Armugan
Crença e mito, uma questão de dor
Por Vitor Velloso
Durante a Mostra de SP 2021
“Armugan”, de Jo Sol, é um filme que procura o visual exuberante em meio à narrativa lenta que vai tateando o drama de seus personagens em meio à precariedade e a fé. Aqui, a materialização da crença surge como uma chaga entre a maldição e o destino, como quem reforça a necessidade dos atos para encontrar um motivo nessa vida de deveres e obrigações. Por essa razão, a história não é desenvolvida com o dinamismo comum à indústria, pelo contrário, os personagens parecem sempre deslocados nesses grandes espaços que sempre retornam ao ponto fixo da residência, uma espécie de ética da salvação.

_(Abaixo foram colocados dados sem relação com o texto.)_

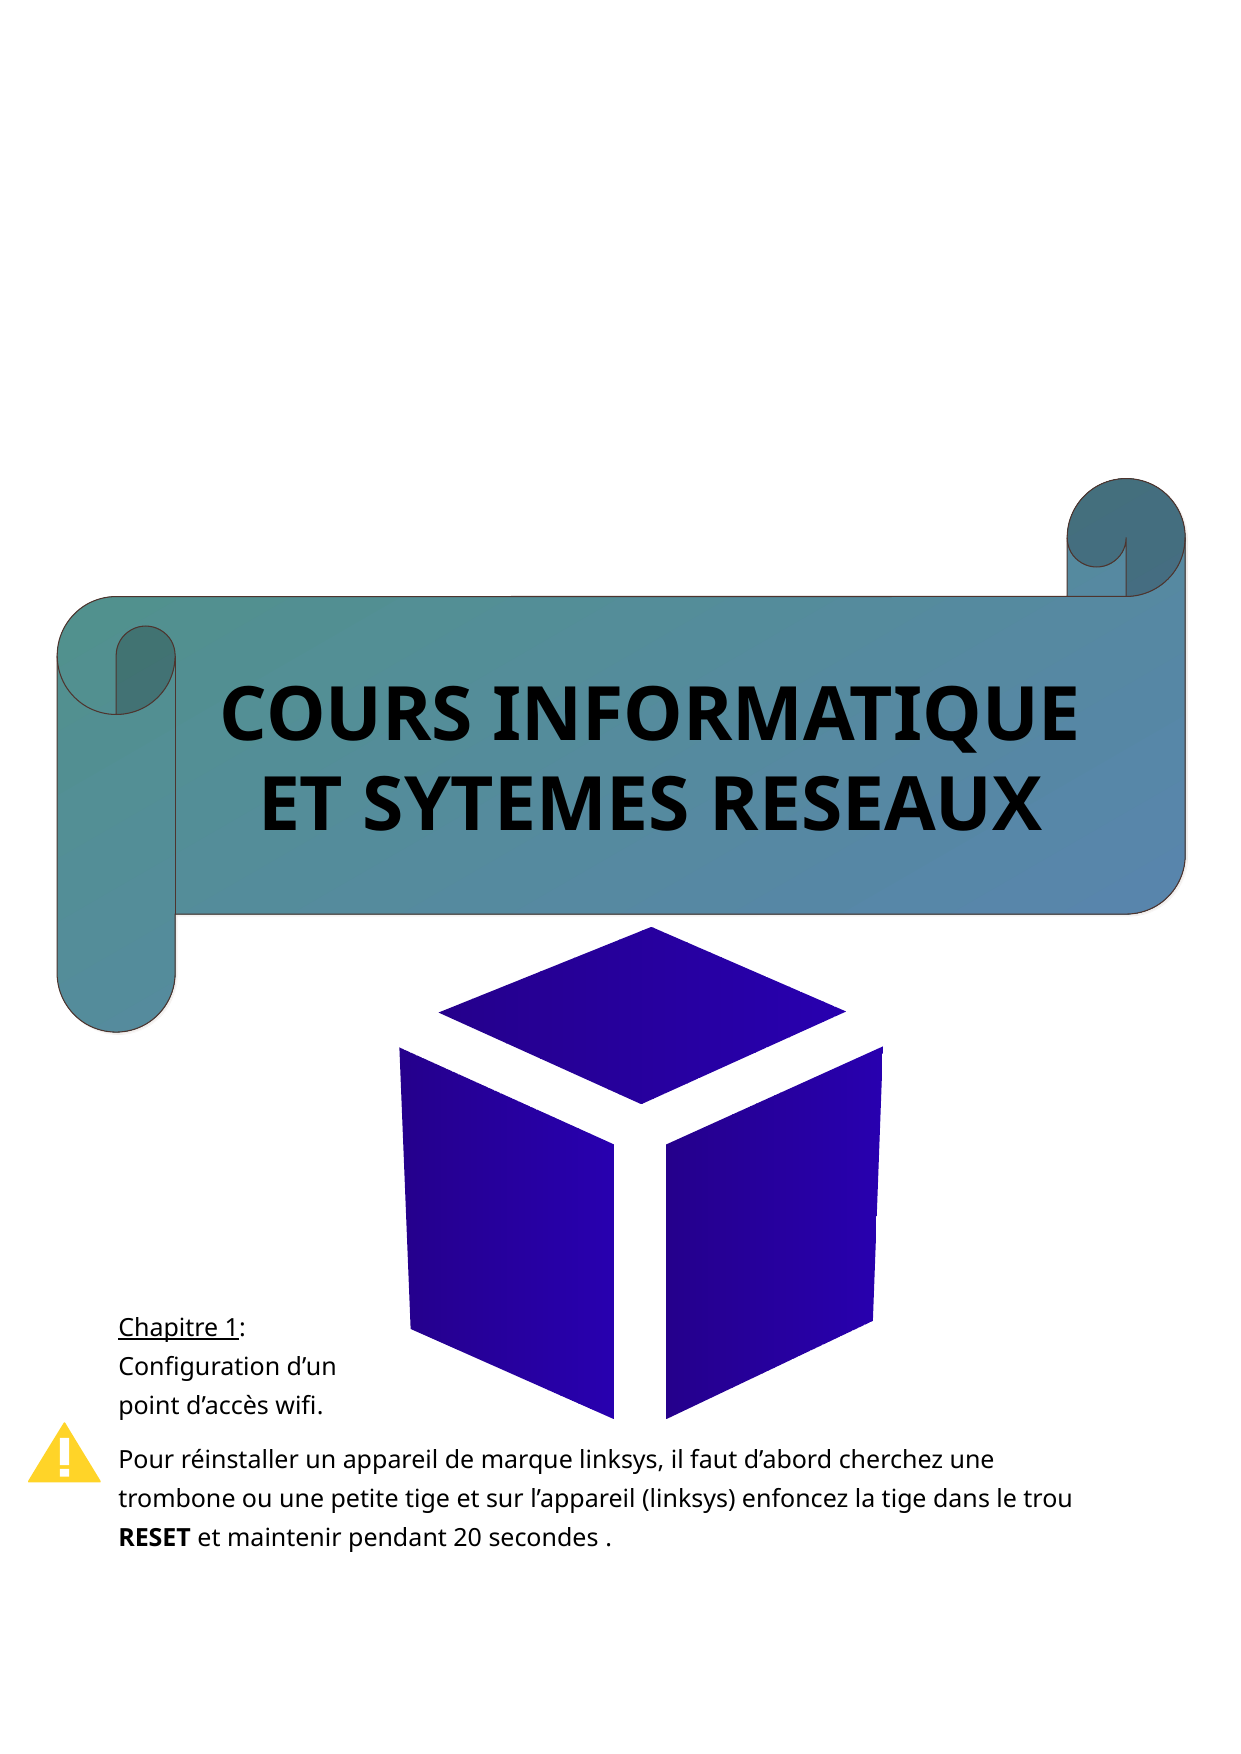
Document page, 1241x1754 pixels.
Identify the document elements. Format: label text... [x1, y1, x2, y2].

text Pour réinstaller un appareil de marque linksys, il faut d’abord cherchez une trombone ou une petite tige et sur l’appareil (linksys) enfoncez la tige dans le trou RESET et maintenir pendant 20 secondes . [118, 1442, 1122, 1554]
text Chapitre 1: Configuration d’un point d’accès wifi. [118, 1310, 1122, 1422]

As ambiguidades entre o dom e a maldição são as partes interessantes de uma obra que se arrasta na maior parte da projeção, sendo pouco eficiente na construção das intrigas entre seus dois personagens centrais. O “rigor” plástico dessas imagens não possuem um propósito para além das investidas no forte contraste que procura dramatizar as situações para uma espécie de exacerbação das situações. Até pode funcionar para cadenciar essa trama que atravessa as questões da fé e da matéria com intensidades próximas, mas acaba servindo como dispositivo estilístico meio arthouse, tentando ser sóbrio nesse universo. E por mais que alguns momentos funcionem a partir da síntese entre a metafísica e o mundo miserável, onde a moral não tem vez diante de uma ética imposta pela relação humano x deidade, cabe às relações com os demais personagens criarem o conflito a partir do moralismo carnal, com situações limítrofes que desafiam o julgamento do espectador. É interessante notar que a Espanha, com uma tradição católica notável, se distingue em absoluto da formação histórica de uma fé popular, com suas imposições éticas e morais, do que vemos no Sul Global. Aliás, “Armugan” se passa no Nordeste do país e mostra muito de como essa relação geográfica implica diretamente na concepção do próprio mito basilar da narrativa.
Porém, parte dessa percepção permanece como uma questão paralela de uma obra que transita entre a narrativa clássica para criar um certo didatismo e embate da moral exterior à situação que acompanhamos, e essa constância de uma imagem saturada pela sombra, pelo medo e por um obscuro que é “inominável, indescritível e inconcebível”. A própria caracterização dos dois personagens passa por uma estranheza imediata, na figura de um servo e da condição incontornável. Funciona bem quando se desenvolve na contramão da explicação, fazendo o mito funcionar como deveria, o homem incapaz de dominar a natureza ou compreendê-la na totalidade. Para compreender o mito em si, como um relato de origem, os três corolários citados por Marcelo Pirene ajudam aqui: o primeiro se refere à “representação”, o segundo, à relação direta com o rito, e o terceiro, às implicações psicológicas do mito. E em “Armugan” vemos que essa série se faz presente tendo em vista o fim, a decisão, o carnal e o julgamento ético e moral em constante conflito. As ideias das representações e seus significados passam pela própria “pureza” das imagens, a figura da criança é o maior entrave da narrativa aqui. Mas quanto mais esse universo torna-se complexo nessa relação, mais se aproxima de uma fatalismo particular do calvário da peregrinação por um destino de incertezas. Justamente quando se aproxima das explicações, procura interiorizá-las, aceitando a narrativa clássica como ponto primordial dessa divisão. É onde a coisa desanda pro tédio.
Em boa parte da projeção as ideias parecem suspensas pela crença, com a dúvida reinando e a dor da finalidade de toda a situação recaindo sobre como seus personagens lidam com a natureza, compreendida aqui na figura dos animais e a finitude da vida, a valoração moral das decisões. A liberdade é o paradoxo que impera aqui, se o mundo parece se agigantar sobre suas figuras, seu ponto de conforto e maldição é o eterno retorno à situação inicial, uma peregrinação que não procura sentido, apenas espera os créditos finais que irá encerrar o sofrimento exposto em lágrimas pela própria descrença da moral de um mundo em completa decadência. “Armugan” possui uma série de pontos para serem desenvolvidos à exaustão, mas prefere a estetização da dor e da salvação, reforçando essa moral do sofrimento como possível redenção. Por mais que os dois atores, Gonzalo Cunill e Diego Gurpegui, estejam formidáveis, não dá pra sustentar um negócio tedioso desse.